Рисунок 1. Фотообесцвечивание и фототоксичность был остановлен замен с аскорбата в буфере Рингера и встраивания подвергается ухо в 100 мкл объем этого раствора. (A) Ткань окрашивали с первым биотинилированного антитела против коллагена IV, компонента базальной мембраны. Окрашивание позже обнаружен со стрептавидин-647 (красный), а затем постоянно изображается в течение 300 секунд в любом буфере нормального Рингера (верхняя панель) или аскорбиновая кислота-Рингера (нижней панели) в. Обратите внимание, что 300 секунд постоянная времени изображения соответствует 10 часов визуализации, когда картины собраны в течение 500 мс каждую минуту (обычные настройки визуализации). Самая яркая 25% пизначения интенсивности XEL зеленые цвета. (B) Количественный анализ иммунофлюоресценции распада (50% в сравнению Рингера 0% в аскорбат-Рингера). Значения были нормализованы к начальной флуоресценции. Изображения, полученные с иммунофлюоресценции стереомикроскопом. Бар Масштаб в А, 100 мкм. Пожалуйста, нажмите здесь, чтобы посмотреть увеличенную версию этой фигуры.
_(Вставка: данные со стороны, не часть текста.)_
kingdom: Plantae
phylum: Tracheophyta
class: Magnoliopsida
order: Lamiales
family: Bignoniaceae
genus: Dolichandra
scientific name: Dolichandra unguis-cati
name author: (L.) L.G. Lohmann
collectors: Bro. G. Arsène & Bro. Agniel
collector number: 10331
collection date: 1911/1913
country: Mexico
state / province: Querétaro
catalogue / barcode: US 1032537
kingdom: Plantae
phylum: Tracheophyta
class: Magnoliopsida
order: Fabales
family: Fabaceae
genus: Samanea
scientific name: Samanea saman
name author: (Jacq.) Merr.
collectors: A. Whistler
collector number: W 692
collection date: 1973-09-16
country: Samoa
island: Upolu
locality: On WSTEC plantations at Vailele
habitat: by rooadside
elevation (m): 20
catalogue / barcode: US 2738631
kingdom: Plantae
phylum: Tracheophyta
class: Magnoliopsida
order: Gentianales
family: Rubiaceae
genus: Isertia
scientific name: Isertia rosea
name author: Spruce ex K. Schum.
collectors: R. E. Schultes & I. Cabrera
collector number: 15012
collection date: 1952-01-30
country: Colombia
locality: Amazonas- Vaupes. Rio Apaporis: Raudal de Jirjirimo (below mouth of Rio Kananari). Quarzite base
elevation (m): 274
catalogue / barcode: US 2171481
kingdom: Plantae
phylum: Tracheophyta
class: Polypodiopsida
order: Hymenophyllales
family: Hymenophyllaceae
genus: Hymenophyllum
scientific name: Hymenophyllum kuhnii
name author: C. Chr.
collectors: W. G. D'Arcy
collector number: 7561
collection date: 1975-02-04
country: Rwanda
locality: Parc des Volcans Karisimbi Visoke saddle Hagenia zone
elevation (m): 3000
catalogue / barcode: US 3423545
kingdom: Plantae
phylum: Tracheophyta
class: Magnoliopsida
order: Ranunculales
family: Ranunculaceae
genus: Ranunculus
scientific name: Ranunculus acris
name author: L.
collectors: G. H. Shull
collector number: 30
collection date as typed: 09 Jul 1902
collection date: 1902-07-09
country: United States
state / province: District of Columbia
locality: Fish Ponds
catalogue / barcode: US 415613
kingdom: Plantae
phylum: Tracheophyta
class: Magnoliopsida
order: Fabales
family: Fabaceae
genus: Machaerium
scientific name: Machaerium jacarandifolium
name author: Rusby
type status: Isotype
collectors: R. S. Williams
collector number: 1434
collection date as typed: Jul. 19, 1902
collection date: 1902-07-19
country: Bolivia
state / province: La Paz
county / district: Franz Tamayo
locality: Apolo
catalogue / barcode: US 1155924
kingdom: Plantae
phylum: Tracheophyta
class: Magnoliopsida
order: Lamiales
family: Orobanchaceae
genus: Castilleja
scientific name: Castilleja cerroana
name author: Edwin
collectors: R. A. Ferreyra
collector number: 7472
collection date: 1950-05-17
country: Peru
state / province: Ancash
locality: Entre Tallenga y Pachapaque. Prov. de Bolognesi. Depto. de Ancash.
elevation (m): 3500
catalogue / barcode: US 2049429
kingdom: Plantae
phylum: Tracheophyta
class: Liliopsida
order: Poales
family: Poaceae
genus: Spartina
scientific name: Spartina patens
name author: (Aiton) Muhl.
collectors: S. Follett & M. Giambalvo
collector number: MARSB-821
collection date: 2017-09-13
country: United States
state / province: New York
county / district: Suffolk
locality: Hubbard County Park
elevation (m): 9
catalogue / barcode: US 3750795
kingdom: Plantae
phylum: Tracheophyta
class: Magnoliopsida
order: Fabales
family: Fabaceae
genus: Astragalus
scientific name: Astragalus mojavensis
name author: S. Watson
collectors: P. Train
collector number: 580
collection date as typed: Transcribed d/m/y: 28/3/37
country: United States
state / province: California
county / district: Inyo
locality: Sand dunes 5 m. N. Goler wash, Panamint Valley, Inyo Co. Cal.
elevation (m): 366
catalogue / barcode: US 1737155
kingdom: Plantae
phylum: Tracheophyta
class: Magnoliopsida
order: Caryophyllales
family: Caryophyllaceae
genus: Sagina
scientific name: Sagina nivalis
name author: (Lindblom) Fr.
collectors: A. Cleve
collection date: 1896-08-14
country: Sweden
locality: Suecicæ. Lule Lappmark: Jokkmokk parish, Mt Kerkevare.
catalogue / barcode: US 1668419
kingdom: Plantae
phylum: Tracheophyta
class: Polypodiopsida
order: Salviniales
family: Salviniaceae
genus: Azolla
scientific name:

Исследуя взаимодействие между метастатических клеток опухоли и опухоли стромы важно понять процесс миграции клеток опухоли и опухоли иммунитета. Это потому, что опухоль-ассоциированных стромы составляет до 90% от массы опухоли и активно регулирует рост опухоли и метастазирования 21. Тем не менее, механистический понимание, как миграция матричные диски опухолевых клеток к любой лимфатической или кровеносных сосудов не хватает 22. Это частично обусловлено тем, что им прижизненнойстарение матричных протеинов ограничивается визуализации созрели волокон фибриллярных коллагенов использованием генерации второй гармоники в двухфотонного микроскопии 23. Таким образом, мы адаптировали наш метод для визуализации ткани микросреды в том числе кровеносных и лимфатических сосудов, перицитами, нервов, мышц и адипоциты чтобы включить в него прямой визуализации компонентов внеклеточного матрикса. Многие структуры можно выделить на основе их морфологии после иммуноокрашивания для подвальных компонентов мембранных таких как коллаген IV или перлекана (рис. 2а), впрочем, прямого окрашивания для конкретных маркеров клеточной поверхности, например Lyve1 (рис. 2В и С) и podoplanin (рис. . 2C), в дальнейшем позволяет различать начальные, капиллярных лимфатических (Lyve1 +) от лимфатических коллекторов (Lyve1 -). Окрашивание для матрицы с привязкой CCL21 в коже показало, залежи этого хемокином на базальной мембраны лимфатических коллекторов язьntified с окрашиванием для перлекана, в гепаран протеогликан сульфата (рис. 2D).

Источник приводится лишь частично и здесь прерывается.